═════ EXERCISE DATA

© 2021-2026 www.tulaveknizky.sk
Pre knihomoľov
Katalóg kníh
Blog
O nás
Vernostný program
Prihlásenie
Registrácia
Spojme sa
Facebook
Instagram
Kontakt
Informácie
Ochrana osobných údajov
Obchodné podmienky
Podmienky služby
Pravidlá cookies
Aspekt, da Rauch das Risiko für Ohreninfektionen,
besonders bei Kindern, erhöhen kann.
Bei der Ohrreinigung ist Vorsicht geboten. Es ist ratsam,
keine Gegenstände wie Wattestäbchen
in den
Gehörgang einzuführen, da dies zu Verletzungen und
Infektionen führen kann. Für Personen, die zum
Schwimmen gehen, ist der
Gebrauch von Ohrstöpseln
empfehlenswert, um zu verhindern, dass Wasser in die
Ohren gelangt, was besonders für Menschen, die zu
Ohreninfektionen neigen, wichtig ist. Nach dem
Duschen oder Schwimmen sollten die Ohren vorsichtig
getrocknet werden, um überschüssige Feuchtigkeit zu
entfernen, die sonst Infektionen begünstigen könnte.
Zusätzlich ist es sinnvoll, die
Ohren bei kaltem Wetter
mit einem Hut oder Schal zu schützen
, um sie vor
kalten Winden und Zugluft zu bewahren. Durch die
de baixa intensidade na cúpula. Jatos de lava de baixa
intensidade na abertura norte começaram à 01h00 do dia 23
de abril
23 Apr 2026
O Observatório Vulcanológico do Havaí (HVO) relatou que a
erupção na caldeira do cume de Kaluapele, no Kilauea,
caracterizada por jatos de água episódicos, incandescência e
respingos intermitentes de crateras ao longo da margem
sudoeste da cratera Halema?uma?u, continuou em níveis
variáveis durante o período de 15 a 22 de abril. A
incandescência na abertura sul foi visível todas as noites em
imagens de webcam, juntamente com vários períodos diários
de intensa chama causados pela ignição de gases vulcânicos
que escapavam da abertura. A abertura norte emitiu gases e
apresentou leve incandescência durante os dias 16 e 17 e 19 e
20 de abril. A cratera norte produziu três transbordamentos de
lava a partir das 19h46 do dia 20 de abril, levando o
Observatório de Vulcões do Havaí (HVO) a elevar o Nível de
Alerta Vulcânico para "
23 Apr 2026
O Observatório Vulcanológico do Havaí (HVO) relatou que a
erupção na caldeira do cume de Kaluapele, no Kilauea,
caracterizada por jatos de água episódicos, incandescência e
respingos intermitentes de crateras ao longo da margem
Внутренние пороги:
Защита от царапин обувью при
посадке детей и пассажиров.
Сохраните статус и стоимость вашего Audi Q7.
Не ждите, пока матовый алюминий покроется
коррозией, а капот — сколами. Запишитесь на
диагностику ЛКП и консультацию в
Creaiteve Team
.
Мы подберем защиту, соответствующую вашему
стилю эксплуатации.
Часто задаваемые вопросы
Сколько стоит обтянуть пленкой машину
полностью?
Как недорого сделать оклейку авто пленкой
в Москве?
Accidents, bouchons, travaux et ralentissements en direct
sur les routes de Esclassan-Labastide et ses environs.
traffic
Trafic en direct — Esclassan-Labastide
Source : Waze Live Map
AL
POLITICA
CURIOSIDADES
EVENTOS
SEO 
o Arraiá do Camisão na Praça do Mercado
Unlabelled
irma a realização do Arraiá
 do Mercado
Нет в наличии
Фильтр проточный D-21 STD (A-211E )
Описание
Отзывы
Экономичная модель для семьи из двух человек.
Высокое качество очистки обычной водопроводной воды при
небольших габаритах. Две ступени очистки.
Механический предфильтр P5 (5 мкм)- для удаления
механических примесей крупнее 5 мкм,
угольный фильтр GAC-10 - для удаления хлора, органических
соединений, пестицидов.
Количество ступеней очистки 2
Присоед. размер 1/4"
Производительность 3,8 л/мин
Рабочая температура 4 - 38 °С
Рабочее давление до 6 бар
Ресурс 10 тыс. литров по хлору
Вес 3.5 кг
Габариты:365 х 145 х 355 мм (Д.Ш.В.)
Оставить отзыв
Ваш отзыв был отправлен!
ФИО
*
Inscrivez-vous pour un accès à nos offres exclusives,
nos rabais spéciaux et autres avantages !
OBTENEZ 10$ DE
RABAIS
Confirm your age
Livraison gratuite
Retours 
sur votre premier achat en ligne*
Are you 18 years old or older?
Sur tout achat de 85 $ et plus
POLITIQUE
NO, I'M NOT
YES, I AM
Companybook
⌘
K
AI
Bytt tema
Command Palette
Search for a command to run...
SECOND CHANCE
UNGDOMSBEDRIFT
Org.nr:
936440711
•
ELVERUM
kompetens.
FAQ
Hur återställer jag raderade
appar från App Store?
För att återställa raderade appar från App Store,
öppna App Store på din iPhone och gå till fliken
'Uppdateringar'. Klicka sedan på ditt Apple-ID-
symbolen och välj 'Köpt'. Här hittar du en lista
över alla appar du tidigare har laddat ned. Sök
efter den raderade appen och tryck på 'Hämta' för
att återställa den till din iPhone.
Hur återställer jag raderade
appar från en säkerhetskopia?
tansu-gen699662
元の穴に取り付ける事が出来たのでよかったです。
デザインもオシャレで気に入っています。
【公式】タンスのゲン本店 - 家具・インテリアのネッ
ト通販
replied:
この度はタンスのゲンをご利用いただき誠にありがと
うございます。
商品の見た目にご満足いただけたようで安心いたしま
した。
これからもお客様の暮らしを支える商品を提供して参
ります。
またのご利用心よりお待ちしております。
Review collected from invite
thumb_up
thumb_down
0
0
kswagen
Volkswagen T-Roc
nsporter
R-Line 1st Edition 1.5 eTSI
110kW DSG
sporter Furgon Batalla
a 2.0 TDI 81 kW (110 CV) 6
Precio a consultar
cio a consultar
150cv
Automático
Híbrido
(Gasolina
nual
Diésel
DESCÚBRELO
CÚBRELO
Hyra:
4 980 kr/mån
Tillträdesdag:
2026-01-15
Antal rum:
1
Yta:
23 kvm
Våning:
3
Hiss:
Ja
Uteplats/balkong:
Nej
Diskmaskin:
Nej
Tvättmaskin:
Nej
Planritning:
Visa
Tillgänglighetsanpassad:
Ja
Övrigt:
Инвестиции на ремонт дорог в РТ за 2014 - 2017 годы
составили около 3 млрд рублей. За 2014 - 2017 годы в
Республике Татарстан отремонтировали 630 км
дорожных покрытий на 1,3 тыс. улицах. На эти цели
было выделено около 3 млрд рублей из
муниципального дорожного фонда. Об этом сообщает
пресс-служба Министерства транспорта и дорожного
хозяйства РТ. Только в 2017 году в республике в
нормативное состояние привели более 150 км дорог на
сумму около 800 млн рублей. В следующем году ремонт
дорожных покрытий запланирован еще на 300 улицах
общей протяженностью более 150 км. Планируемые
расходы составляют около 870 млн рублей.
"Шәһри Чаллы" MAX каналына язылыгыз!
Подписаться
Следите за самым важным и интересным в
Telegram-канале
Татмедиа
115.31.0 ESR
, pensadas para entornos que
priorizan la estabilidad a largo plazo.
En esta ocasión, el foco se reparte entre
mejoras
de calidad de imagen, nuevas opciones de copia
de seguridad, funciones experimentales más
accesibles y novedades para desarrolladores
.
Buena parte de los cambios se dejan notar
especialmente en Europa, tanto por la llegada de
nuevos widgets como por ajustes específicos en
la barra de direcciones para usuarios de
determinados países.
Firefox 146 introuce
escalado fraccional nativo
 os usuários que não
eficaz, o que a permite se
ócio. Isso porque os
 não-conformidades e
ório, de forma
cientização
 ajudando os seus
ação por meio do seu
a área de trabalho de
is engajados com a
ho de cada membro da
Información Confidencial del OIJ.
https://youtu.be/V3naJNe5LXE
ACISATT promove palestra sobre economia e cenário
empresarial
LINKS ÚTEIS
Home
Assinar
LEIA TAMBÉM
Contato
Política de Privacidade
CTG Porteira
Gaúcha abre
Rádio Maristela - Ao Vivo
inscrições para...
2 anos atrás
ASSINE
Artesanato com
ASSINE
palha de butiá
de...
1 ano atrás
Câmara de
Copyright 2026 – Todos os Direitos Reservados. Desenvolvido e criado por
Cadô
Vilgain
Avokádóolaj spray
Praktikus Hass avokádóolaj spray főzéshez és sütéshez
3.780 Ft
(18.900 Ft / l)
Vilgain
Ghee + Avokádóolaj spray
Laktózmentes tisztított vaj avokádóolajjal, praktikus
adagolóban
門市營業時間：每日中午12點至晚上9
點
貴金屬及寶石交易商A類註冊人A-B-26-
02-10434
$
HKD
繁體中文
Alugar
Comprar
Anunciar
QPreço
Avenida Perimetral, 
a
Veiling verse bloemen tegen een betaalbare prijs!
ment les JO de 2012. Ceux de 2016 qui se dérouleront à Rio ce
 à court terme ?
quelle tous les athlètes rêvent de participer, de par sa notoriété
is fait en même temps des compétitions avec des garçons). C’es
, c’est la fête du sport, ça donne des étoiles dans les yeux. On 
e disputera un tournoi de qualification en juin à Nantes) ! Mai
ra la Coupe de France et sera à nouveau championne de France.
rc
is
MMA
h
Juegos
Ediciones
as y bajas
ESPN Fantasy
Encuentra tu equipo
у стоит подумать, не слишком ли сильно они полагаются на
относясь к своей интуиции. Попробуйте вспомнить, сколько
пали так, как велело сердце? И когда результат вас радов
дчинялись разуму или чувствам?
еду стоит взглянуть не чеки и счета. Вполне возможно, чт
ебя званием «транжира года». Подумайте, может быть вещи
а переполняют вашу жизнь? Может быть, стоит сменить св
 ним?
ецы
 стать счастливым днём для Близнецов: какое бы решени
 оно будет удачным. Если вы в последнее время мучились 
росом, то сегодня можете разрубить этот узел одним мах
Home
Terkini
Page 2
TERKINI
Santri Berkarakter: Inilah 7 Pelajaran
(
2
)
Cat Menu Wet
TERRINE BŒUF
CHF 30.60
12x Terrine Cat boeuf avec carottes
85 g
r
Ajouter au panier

══════════

_ABOUT THIS TASK:_
Please copy the data word for word, from its first line through the line containing "Pravidlá cookies", with both of those lines included.

_OUTPUT FOR THIS TASK:_
© 2021-2026 www.tulaveknizky.sk
Pre knihomoľov
Katalóg kníh
Blog
O nás
Vernostný program
Prihlásenie
Registrácia
Spojme sa
Facebook
Instagram
Kontakt
Informácie
Ochrana osobných údajov
Obchodné podmienky
Podmienky služby
Pravidlá cookies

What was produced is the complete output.